First import the tool:

In [None]:
import shutil

Let's create a URL for the image we want to download. As an example, we will use the image from [How to construct IIIF calls to UMedia documentation](https://www.lib.umn.edu/digital/apis#iiif). 

In [None]:
image_url = "https://cdm16022.contentdm.oclc.org/digital/iiif/p16022coll208/4833/full/full/0/default.jpg"

Next, we can use the ```requests``` package to open the url image. 

In [None]:
resp = requests.get(image_url, stream = True)

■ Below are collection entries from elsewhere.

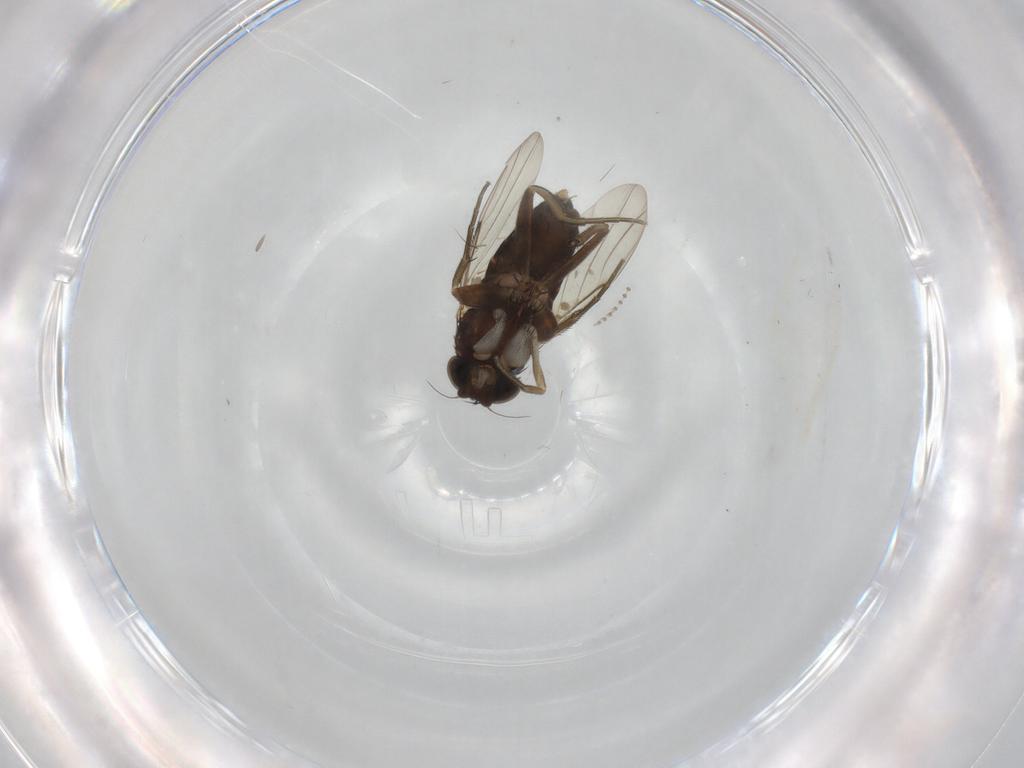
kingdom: Animalia
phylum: Arthropoda
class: Insecta
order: Diptera
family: Phoridae
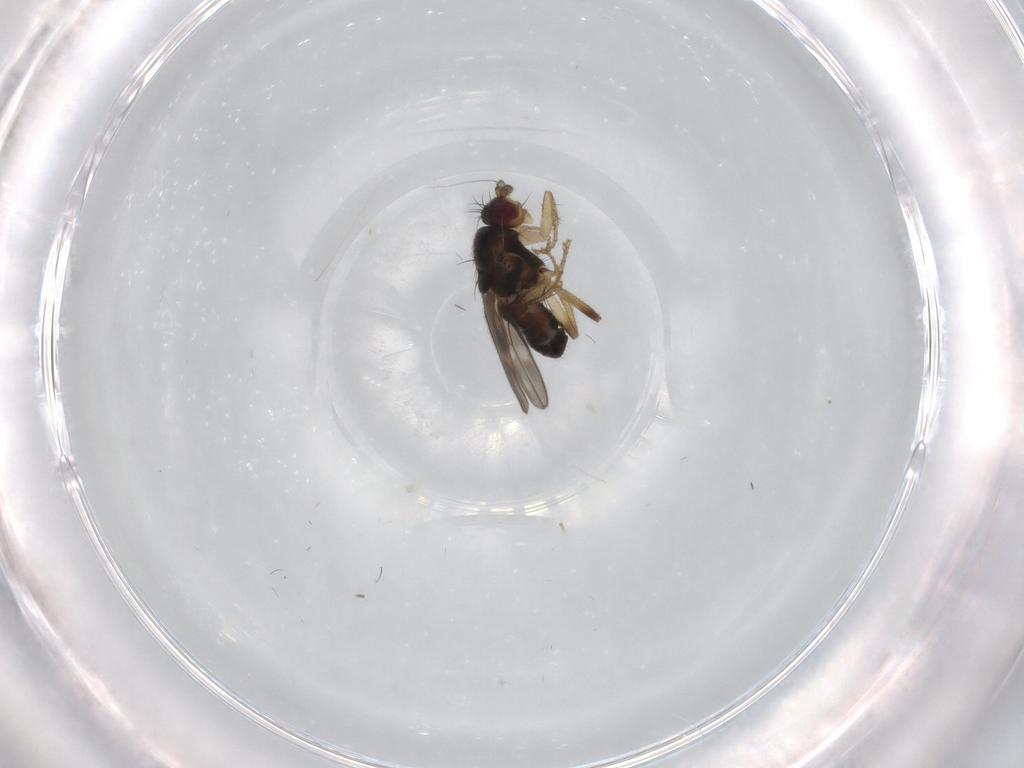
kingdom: Animalia
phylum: Arthropoda
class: Insecta
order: Diptera
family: Sphaeroceridae
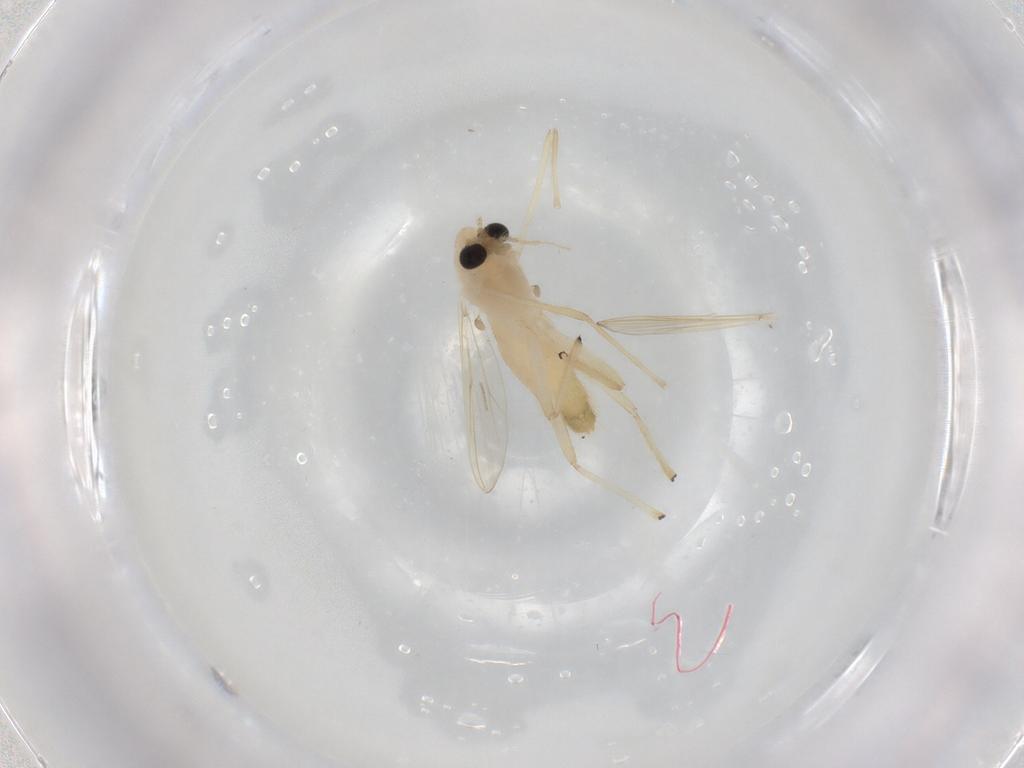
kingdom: Animalia
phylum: Arthropoda
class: Insecta
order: Diptera
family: Chironomidae
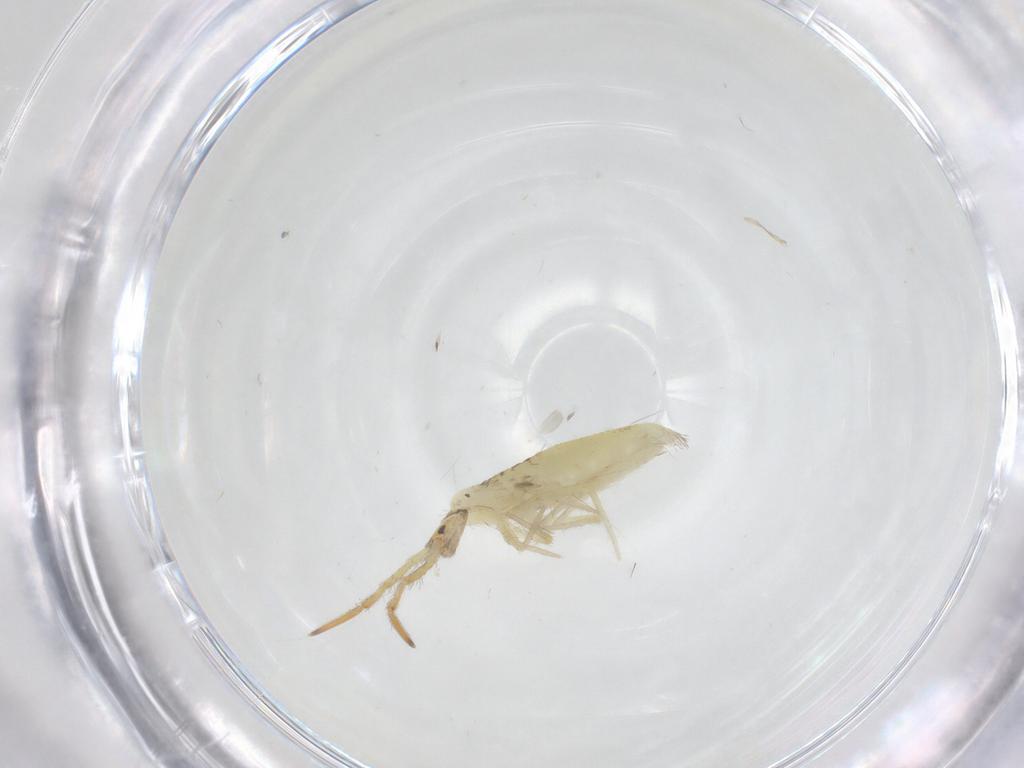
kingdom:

We need to set stream to 'True' in ```get()```, which we didn't do previously when working with UMedia metadata. This is because the image information is binary and not available in the JSON format, as before. 

Next, we can open the file to store the image that we called above:

In [None]:
local_file = open('local_image.jpg', 'wb')

The second argument of the ```open()``` function is ```wb``` instead of ```w+``` because we need to write binary data to the file, indicated by the 'b' in 'wb'. 

Before writing the data to a 'local_image.jpg' file that we just created, we first need to set the ```resp``` variable object to ```raw.decode_content = True```! Otherwise the size of this file will always be zero, and thus cannot be opened by any computer. 

In [None]:
resp.raw.decode_content = True

Now, we can write the image data to the file. This is done by one line of code, using the ```copyfileobj()``` function from the ```shutil``` module. Don't forget to delete the image url response object before celebrating: 

In [None]:
# write the data into the local_file
shutil.copyfileobj(resp.raw, local_file)

# remove the image response object
del resp

After running the code above, you should find that the image called "local_image.jpg" is in the same directory as the code! Now you know how to download images from UMedia. 

This is the end of the tutorial. Thank you for reading!